The data >>
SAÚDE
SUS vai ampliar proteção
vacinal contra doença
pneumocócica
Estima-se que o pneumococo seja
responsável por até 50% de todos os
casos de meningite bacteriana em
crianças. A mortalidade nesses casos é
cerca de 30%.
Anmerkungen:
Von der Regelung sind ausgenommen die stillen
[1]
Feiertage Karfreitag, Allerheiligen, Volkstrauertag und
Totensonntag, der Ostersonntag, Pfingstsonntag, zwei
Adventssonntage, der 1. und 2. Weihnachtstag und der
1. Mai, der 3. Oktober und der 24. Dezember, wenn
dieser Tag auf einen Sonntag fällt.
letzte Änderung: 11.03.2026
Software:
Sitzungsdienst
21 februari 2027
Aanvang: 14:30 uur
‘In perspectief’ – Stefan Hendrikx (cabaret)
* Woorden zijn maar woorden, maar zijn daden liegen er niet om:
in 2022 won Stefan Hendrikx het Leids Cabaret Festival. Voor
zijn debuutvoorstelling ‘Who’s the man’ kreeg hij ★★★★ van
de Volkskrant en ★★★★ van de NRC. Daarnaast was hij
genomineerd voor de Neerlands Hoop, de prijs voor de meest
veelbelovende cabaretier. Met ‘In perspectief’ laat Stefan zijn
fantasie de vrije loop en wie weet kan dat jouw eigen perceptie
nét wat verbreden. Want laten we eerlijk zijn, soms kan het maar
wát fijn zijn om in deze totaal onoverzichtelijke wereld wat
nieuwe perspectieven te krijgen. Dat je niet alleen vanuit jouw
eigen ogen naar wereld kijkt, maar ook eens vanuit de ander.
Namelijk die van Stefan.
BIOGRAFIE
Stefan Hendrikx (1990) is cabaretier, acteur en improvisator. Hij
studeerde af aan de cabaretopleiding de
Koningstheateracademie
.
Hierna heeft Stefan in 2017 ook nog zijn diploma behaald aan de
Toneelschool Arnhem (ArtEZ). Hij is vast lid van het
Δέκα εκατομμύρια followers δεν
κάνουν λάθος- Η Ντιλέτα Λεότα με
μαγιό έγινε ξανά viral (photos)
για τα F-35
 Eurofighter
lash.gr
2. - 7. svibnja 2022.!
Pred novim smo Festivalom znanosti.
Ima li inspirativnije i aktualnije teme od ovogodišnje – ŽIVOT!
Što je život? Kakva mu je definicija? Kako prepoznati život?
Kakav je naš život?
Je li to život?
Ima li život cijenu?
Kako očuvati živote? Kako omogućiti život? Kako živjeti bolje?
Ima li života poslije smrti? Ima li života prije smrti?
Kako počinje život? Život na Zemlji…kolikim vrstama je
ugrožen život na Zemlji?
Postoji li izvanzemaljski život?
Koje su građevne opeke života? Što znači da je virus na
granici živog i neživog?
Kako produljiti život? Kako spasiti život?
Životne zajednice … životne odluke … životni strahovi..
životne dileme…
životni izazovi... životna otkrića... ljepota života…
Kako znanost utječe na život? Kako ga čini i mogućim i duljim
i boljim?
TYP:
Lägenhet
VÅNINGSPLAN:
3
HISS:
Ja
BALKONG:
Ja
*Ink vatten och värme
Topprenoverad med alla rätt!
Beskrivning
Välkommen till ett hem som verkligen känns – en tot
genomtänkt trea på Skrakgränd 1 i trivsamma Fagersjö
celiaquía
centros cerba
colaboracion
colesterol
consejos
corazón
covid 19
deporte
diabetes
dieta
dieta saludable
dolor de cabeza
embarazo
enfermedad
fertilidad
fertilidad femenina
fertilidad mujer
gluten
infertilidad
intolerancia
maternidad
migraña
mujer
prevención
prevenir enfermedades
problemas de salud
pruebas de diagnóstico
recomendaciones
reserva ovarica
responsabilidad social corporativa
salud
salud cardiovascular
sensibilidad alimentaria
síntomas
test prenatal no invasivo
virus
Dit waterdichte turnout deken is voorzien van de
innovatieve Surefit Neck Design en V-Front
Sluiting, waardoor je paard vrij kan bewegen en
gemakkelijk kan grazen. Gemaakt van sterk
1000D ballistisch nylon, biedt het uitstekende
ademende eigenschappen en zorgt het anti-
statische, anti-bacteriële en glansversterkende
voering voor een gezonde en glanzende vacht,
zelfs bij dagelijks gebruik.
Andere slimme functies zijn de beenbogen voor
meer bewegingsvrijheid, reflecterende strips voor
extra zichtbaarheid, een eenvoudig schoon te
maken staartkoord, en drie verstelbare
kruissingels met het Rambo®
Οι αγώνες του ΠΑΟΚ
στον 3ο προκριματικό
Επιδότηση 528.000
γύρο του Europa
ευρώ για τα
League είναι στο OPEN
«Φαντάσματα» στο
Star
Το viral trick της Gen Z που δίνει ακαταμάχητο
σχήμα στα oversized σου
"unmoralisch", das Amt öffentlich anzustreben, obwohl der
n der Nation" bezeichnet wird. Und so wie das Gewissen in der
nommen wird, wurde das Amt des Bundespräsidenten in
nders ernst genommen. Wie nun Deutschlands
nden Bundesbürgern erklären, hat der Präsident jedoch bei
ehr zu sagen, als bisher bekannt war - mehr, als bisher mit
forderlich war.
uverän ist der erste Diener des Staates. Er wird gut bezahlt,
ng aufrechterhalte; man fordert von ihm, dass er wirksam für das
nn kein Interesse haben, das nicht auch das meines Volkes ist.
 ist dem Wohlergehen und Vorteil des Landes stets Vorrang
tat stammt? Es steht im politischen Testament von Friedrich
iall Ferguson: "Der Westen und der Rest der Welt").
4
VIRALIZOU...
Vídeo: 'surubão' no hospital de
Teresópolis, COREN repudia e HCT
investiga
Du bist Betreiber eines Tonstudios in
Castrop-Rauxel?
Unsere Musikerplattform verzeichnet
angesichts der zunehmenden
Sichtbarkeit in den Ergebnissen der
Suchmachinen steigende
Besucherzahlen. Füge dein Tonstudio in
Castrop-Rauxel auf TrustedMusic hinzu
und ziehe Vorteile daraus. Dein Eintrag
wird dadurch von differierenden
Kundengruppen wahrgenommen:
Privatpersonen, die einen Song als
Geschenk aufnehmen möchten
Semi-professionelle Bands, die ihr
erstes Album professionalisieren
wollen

Directions >> Nothing but the lines from the one holding "tat stammt? Es" to the end of the entries should be returned, each exactly as it stands.

Response below >>
tat stammt? Es steht im politischen Testament von Friedrich
iall Ferguson: "Der Westen und der Rest der Welt").
4
VIRALIZOU...
Vídeo: 'surubão' no hospital de
Teresópolis, COREN repudia e HCT
investiga
Du bist Betreiber eines Tonstudios in
Castrop-Rauxel?
Unsere Musikerplattform verzeichnet
angesichts der zunehmenden
Sichtbarkeit in den Ergebnissen der
Suchmachinen steigende
Besucherzahlen. Füge dein Tonstudio in
Castrop-Rauxel auf TrustedMusic hinzu
und ziehe Vorteile daraus. Dein Eintrag
wird dadurch von differierenden
Kundengruppen wahrgenommen:
Privatpersonen, die einen Song als
Geschenk aufnehmen möchten
Semi-professionelle Bands, die ihr
erstes Album professionalisieren
wollen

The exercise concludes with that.